[Text extracted from each page]
<<<<
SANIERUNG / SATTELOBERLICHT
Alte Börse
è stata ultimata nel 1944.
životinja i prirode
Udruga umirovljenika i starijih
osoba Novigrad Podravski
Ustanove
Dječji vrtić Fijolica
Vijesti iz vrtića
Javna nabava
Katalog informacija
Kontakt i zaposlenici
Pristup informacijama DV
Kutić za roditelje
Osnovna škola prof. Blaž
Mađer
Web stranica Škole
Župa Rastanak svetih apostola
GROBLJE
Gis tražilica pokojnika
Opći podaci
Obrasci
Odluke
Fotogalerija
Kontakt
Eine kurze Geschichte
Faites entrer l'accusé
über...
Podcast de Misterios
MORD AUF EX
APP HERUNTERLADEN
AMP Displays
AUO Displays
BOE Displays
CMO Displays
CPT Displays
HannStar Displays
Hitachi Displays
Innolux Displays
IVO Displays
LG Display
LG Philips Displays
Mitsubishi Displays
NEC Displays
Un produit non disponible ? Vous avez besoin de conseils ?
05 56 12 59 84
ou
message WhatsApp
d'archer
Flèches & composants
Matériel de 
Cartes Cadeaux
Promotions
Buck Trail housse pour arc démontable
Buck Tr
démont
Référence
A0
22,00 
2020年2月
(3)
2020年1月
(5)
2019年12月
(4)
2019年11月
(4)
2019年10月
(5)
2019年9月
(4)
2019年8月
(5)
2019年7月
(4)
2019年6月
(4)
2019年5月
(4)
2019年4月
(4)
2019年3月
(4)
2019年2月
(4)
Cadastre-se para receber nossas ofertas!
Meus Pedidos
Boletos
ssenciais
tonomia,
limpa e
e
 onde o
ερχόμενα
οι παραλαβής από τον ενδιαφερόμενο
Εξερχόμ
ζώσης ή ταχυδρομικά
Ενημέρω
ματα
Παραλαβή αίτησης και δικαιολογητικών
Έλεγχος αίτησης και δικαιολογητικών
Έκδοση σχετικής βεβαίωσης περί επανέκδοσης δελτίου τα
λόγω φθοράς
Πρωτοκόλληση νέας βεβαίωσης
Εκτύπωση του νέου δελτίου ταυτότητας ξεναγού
>>>>
Job item
Please give only the number of lines in the data above that contain the string "Buck", counting case as significant.

Solution for this problem
2